Voorbeeld: een bokser wil een gevecht winnen, de mensheid wil een buitenaardse invasie overleven, een man wil het hart van een vrouw veroveren, een vrouw wil wraak voor een misdaad, enz.

Deze zoektocht kan gemotiveerd worden door andere personages, die Greimas noemt :

  • de afzender of bestemder (die ik in mijn lessen Mentor noem), die de Held motiveert om het doel na te streven
  • en de ontvanger, die de begunstigde is van de zoektocht.

Voorbeeld van de afzender: de koning stuurt zijn zoon om een draak te doden, de koning is de afzender. Voorbeeld van ontvanger: een vrouw berooft een bank om een dure behandeling voor haar ernstig zieke man te kunnen betalen, ontvanger.

Het onderwerp kan geholpen worden door personages die Greimas “adjuvanten” noemt, en wordt tegengewerkt door andere personages, de “tegenstanders”.

Voorbeeld: in Asterix en Obelix zijn Dogmatix en Getafix vaak “adjuvants”, en Caesar, de centurions, en de Romeinen in het algemeen, “opponents”.

Opmerking: elk wezen, zelfs een levenloos of abstract wezen, dat aan de actie deelneemt, wordt als een personage beschouwd: een magisch zwaard, een auto, een storm, angst, liefde, kunnen dus hulp- of tegenstanders zijn door een rol te spelen in het avontuur van de held.

Greimas maakt onderscheid tussen actanten, die functies zijn die wezens kunnen aannemen, en acteurs, die deze wezens zijn. Dezelfde acteur kan dus de rol van verschillende actanten spelen.

Voorbeeld: hetzelfde verraderpersonage is eerst bondgenoot van de Held en kiest daarna de kant van zijn tegenstander. Deze acteur vervult twee functies als acteur.

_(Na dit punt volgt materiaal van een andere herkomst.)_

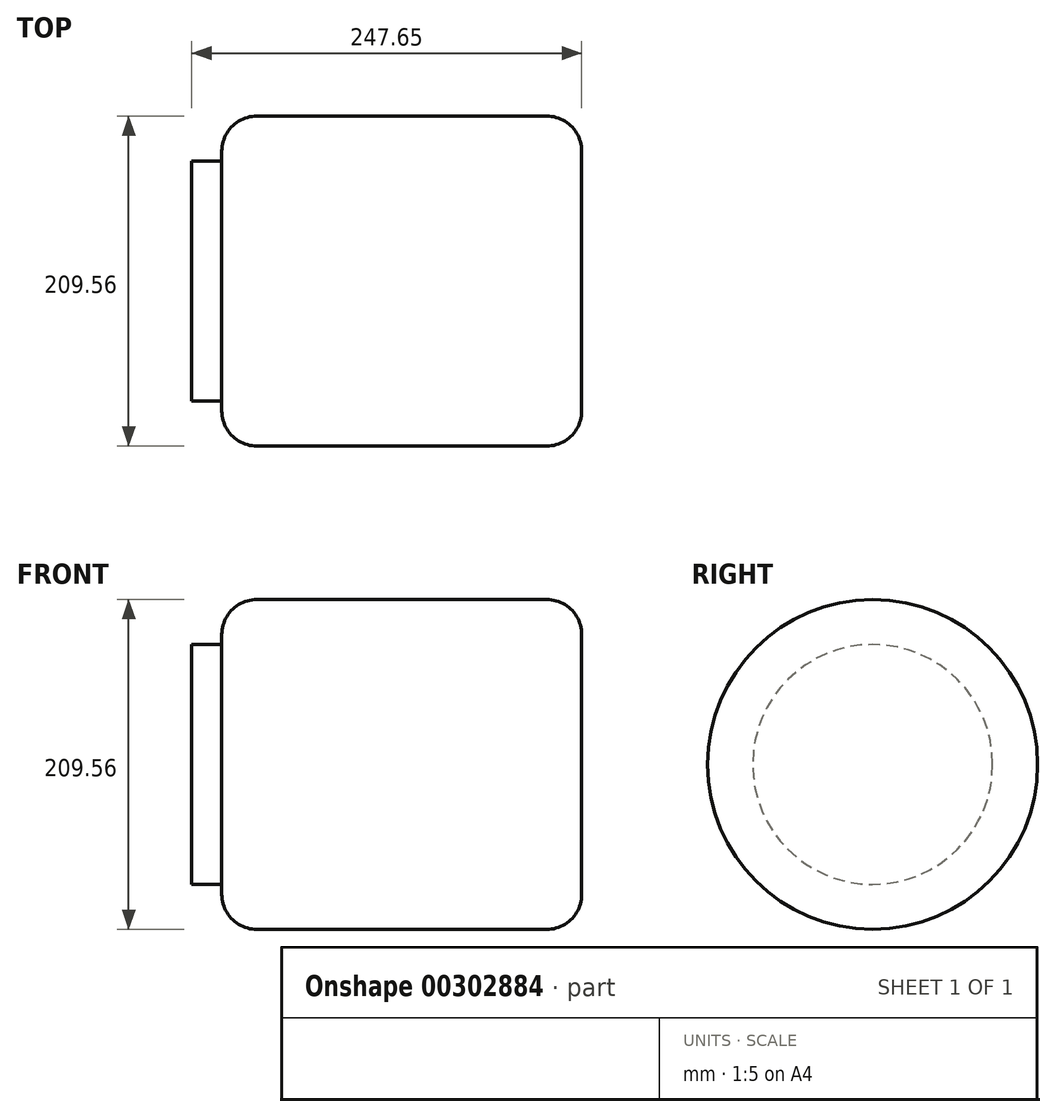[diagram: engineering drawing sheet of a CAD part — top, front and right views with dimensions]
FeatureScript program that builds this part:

Of, hetzelfde personage kan zijn eigen tegenstander zijn, en tegelijkertijd twee functies als acteur bekleden. Greimas stelt ook drie assen van verwantschap vast tussen de wezens in een plot:

  • De as van de wil of het verlangen verbindt het subject met het object.
  • De as van de macht stelt de adjectieven en de tegenstanders tegenover elkaar.
  • De as van de overdracht of de as van de kennis verbindt de as van de wil met de geadresseerde en de geadresseerde.
  • Verhalend schema + actantiaal schema

Als we de twee diagrammen met elkaar verbinden, begrijpen we elkaar beter:

  • Eerst hebben we de uitgangssituatie, waarin de plot gestalte zal krijgen. Er is geen actant gedefinieerd.
  • Het activerend element bepaalt de as subject => object, geeft een doel aan het personage dat een Held wordt (soms met de steun van een zender).
  • In de avonturen omringt de Held zich met hulpstoffen, ontmoet hij tegenstanders, en werkt hij naar het doel van de queeste toe.
  • De ontknoping is het moment waarop het subject het object ontmoet of het definitief verliest.
  • De eindsituatie sluit de plot af door het voorwerp of het verlies ervan terug te brengen naar de vernietiger en/of de ontvanger.

Conclusie

Ik hoop dat dit artikel je iets geleerd heeft. Als je een auteur, schrijver of verteller bent, raad ik je ten zeerste aan deze twee zeer krachtige hulpmiddelen te gebruiken om je verhalen en personages vorm te geven.

How useful was this post?

Click on a star to rate it!

Average rating / 5. Vote count:

No votes so far! Be the first to rate this post.

Spread the love

Laat een reactie achter

Het e-mailadres wordt niet gepubliceerd. Vereiste velden zijn gemarkeerd met *

Deze site gebruikt Akismet om spam te verminderen. Bekijk hoe je reactie-gegevens worden verwerkt.